Now the time has come for both great sources of human thought — very decisive along with others that are equally important — to articulate and configure the great matrix of thought, from which humankind can work together to build a better life for the planet. Neither of them postulates confrontation and hegemonic domination as keys in the exercise of power. Both speak of virtue, of wisdom, of harmony. It is from there that living and practicing politics in an interconnected world is possible.

Not long ago, the Russia-Ukraine conflict was discussed at the Athens Democracy Forum organized by the Democracy and Culture Foundation. A unique debate was held at the event. Ban Ki-moon, former UN secretary-general, was asked to represent Confucius and, in that role, bring his thoughts to the present to open up paths to peace and end the conflict.

In front of him was Jeffrey Sachs, a prominent American academic and great defender of sustainable development, representing Aristotle and bringing forward the Greek philosopher's thought to provide some way out of the conflict.

These are contributions that may be useful if and when the conflicting parties sit face to face. Those present at the debate and those who have seen it on some internet platform feel that the multilateralism we are trying to promote should follow that logic. There can be no cooperation based only on the way the West understands society. Shared actions will be possible only through intercultural familiarity without hegemony and when diverse thoughts respect each other.

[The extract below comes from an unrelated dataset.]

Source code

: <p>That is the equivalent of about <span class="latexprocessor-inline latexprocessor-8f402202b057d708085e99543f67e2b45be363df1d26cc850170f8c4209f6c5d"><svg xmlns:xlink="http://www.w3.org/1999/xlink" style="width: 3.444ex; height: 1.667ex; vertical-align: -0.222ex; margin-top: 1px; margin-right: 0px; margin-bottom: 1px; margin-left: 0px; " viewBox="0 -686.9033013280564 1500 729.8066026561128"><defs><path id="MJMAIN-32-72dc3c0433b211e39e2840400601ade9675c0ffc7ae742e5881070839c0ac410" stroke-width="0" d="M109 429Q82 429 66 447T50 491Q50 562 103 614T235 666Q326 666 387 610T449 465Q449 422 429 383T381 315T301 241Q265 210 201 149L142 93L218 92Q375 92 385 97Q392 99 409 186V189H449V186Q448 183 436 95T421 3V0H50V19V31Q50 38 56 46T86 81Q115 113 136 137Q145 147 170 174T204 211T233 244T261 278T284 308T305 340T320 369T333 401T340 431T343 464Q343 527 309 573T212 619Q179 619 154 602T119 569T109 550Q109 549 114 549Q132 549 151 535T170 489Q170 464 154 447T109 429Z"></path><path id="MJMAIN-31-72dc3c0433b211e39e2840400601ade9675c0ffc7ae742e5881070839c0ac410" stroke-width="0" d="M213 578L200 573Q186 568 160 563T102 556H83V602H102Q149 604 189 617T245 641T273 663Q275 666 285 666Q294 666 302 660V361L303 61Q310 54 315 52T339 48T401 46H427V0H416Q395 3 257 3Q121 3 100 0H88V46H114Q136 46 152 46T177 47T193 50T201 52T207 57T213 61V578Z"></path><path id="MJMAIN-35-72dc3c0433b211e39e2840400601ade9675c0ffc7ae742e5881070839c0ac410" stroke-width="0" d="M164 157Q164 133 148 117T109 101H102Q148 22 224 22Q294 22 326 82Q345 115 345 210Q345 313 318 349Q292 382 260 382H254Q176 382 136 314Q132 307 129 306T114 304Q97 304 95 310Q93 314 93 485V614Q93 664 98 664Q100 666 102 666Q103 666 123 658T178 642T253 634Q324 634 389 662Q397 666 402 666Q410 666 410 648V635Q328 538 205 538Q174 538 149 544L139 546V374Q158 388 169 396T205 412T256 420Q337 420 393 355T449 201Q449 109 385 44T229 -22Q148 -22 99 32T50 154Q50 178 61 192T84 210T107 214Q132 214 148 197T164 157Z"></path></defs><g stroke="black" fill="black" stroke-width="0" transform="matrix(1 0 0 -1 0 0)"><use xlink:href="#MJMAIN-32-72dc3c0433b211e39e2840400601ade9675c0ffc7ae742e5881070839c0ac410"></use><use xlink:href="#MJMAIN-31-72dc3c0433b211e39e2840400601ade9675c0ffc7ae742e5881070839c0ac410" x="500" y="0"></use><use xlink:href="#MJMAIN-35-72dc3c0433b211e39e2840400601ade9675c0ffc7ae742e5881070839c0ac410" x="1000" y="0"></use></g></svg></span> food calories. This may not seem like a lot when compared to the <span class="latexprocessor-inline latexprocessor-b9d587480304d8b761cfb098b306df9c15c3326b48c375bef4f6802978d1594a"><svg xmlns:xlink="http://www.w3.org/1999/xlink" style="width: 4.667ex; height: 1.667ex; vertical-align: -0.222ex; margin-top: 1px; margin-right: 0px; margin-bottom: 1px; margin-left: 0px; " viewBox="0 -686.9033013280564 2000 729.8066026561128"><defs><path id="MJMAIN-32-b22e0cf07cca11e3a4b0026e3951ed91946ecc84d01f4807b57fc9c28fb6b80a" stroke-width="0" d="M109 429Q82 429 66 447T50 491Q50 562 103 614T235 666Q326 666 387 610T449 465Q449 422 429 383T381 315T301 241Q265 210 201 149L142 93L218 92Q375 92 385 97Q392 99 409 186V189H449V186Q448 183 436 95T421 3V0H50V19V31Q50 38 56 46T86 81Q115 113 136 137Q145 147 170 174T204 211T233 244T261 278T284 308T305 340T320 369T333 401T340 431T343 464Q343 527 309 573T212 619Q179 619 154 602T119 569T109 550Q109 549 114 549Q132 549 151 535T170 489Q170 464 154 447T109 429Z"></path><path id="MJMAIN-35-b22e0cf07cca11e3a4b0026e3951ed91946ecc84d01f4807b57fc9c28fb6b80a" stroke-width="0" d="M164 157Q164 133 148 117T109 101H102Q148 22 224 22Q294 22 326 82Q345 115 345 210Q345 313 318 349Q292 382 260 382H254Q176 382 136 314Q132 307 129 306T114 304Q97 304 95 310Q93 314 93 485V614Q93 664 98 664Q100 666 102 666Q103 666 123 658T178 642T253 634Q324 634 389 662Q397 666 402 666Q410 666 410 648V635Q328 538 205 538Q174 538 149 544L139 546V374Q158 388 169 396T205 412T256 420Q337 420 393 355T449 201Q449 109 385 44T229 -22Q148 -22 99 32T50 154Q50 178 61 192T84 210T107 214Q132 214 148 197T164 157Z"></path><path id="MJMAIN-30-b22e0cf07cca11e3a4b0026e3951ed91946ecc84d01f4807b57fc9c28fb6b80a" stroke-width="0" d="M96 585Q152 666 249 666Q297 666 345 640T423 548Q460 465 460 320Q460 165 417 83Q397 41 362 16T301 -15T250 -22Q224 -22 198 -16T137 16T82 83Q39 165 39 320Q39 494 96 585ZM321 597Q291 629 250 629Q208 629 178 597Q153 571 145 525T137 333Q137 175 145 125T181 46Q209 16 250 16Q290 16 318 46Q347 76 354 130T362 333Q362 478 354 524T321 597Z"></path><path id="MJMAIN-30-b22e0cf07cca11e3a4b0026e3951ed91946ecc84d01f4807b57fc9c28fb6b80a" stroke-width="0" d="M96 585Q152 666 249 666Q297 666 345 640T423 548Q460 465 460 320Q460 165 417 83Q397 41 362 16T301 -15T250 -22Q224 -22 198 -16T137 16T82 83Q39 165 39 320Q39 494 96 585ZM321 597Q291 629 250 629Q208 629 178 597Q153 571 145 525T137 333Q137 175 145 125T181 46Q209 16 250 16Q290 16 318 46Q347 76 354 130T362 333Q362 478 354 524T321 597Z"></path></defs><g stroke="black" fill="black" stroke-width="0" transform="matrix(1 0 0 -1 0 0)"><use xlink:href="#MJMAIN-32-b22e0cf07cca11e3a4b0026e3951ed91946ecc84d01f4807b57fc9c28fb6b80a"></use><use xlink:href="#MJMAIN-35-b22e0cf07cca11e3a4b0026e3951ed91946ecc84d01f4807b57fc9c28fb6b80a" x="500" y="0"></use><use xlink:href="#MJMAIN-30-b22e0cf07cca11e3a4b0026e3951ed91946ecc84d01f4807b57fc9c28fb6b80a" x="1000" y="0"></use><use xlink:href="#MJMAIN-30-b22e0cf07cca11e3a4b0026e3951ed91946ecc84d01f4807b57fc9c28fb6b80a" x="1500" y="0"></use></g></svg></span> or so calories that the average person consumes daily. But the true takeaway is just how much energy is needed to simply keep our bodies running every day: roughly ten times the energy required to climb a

The UN is to hold the Summit of the Future in the second half of 2024. A global event, it aims to forge a consensus in the face of major global challenges, from climate change to armed conflicts. If this analysis places human beings at the center, the multilateral task will also be to address the complex interlinking of deficiencies and problems that need to be resolved.

In a few decades the world will keep 8 billion people. And only in two decades smartphones have changed the perception of what is global and expanded knowledge, and ratified that the distant and the close often coincide at the same point. That's why China's proposals such as the Global Development Initiative are essential in a post-pandemic world.

Postulating cooperation as a priority principle in the global reorganization does not mean that the other "Cs" — competition and confrontation — remain on the sidelines. To think so would be unrealistic.

Living in today's world full of geopolitical challenges, there is a need to stop and look at Thucydides and his trap as the inescapable way out of conflicts. Much more important is to identify how and where Socrates and Confucius coincide, because we need them both, simultaneously, in the coming times.

The author is a former ambassador of Chile to China, and the director of the Center for Latin-American Studies on China, Universidad Andrés Bello, Chile.

The views don't necessarily reflect those of China Daily.